77. Uma das exigências dos clientes e em especial do principal cliente, a MSC (cerca de 95% dos volumes movimentados), para ter confiança e manter os que já estão ou trazer mais movimentos para o ..., é que seja garantido aumento do número de gruas a funcionar durante a escala dos navios. (Documento 6 oposição).
78. Quanto mais gruas estiverem em funcionamento menores serão os tempos de espera dos navios decorrentes da falta de gruas em funcionamento e menor o risco de cancelamento de escalas, com deslocação para outro porto.
79. Existindo já atualmente uma capacidade instalada de 12 gruas (10 + 2 acabadas de estar operacionais), a segurança do cliente para trazer os movimentos para Local 1 exigia pelo menos 9 gruas em funcionamento. (cfr. documento 6).

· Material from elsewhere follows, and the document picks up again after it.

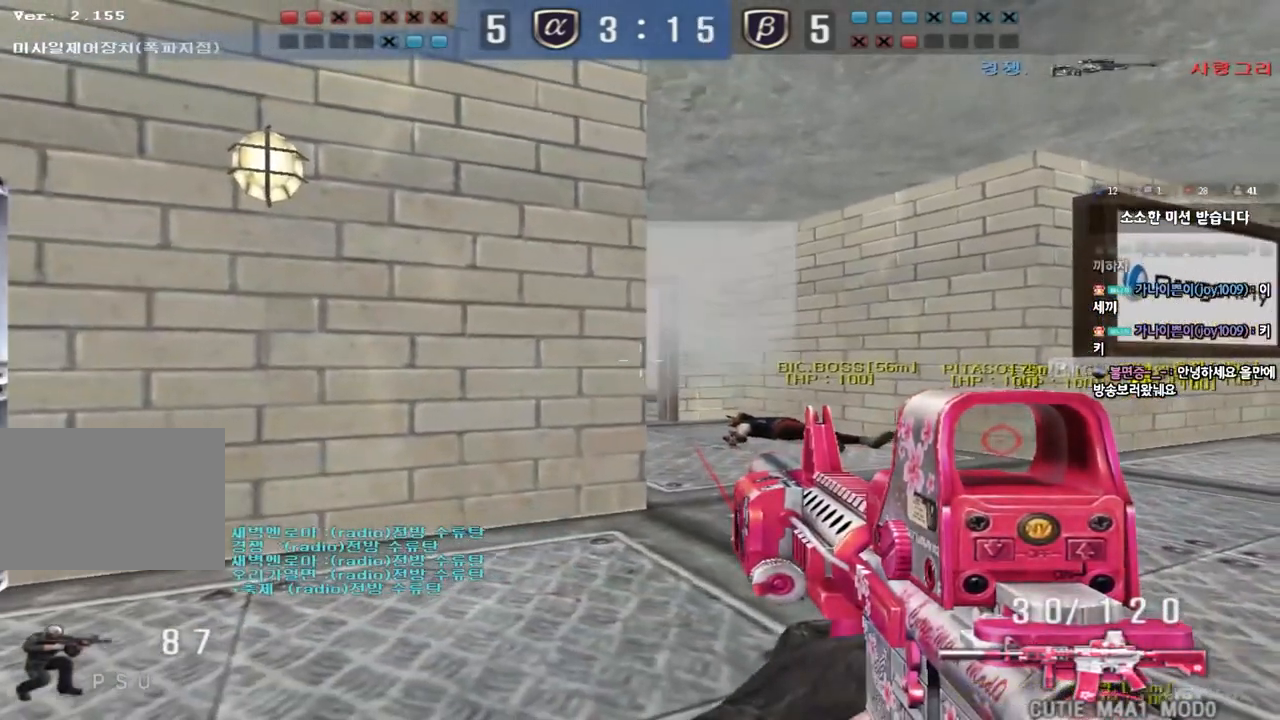
{"keys": ["ctrl"], "events": []}
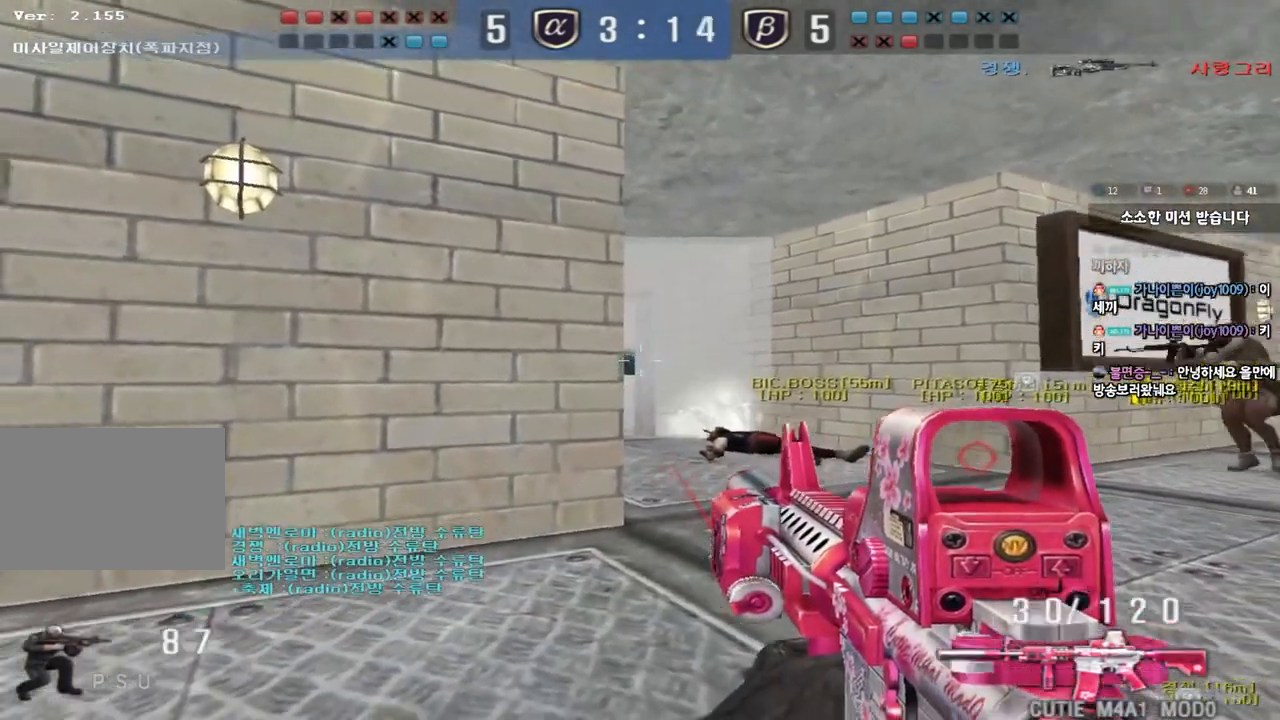
{"keys": ["ctrl"], "events": [[67, "a", "down"], [100, "a", "up"]]}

80. As Requeridas implementaram um conjunto de benefícios ou incentivos à prestação de trabalho suplementar e à assiduidade:
-em Junho de 2023 e para vigorar no período de Julho a Outubro foi comunicado aos colaboradores um incentivo à prestação de trabalho suplementar e um incentivo à assiduidade. (doc. 7 oposição)
-em Agosto de 2023 foi comunicado incentivo, para vigorar de Agosto a Dezembro de 2023, tendo por base objetivos de produtividade e segurança. (doc. 8 oposição)
81. Tais incentivos não surtiram o efeito útil pretendido pelas Requeridas.
82. Neste contexto e perante a impossibilidade de chegar a um acordo com o Requerente para a alteração do horário de trabalho, as Requeridas avançaram com uma alteração unilateral dos horários.
83. Com o novo horário, será possível garantir o funcionamento de 8/9 gruas: 199 operadores por equipa/turno; 995 operadores no total (divididos por 5 equipas); 22 ausências por turno, em média (20 não planeadas e 2 correspondentes à quota de férias); 177 operadores disponíveis por turno, em média.
84. Para trabalhar com 8 gruas são necessários 175 operadores por turno, sendo muitas vezes suficiente para trabalhar normalmente 9 gruas quando não há serviço de comboio ou alocando pessoal do lashing/unlashing (quando não necessário).
85. Tal permite aumentar a receita decorrente do acréscimo de volumes de contentores movimentados sem aumentar os custos com pessoal.
86. As Requeridas implementaram um incentivo para 2024 e que terá por base os volumes no ano de 2024.
87. No período de Junho a Setembro, os trabalhadores fazem 48 horas, num período de 7 dias consecutivos, seguido de mais 48 horas, num período de 7 dias consecutivos, seguido de 32 horas, num período de 7 dias consecutivos, seguido mais 32 horas num período de 7 dias consecutivos, o que perfaz uma média de 40 horas nesse período.
88. Os turnos são de 8 horas, existindo um intervalo de 30 minutos para pausa de descanso/refeição, para a denominada “bucha”, que é considerado tempo efetivo de trabalho.
89. No anterior horário também existiam situações ao longo do ano em que, num período de 7 dias consecutivos, os trabalhadores prestavam um total de 48 horas.
90. No novo horário, existem mais 3 fins de semana de 3 dias (em que há uma folga junto ao fim de semana) e mais 2 situações de 2 folgas em dias consecutivos.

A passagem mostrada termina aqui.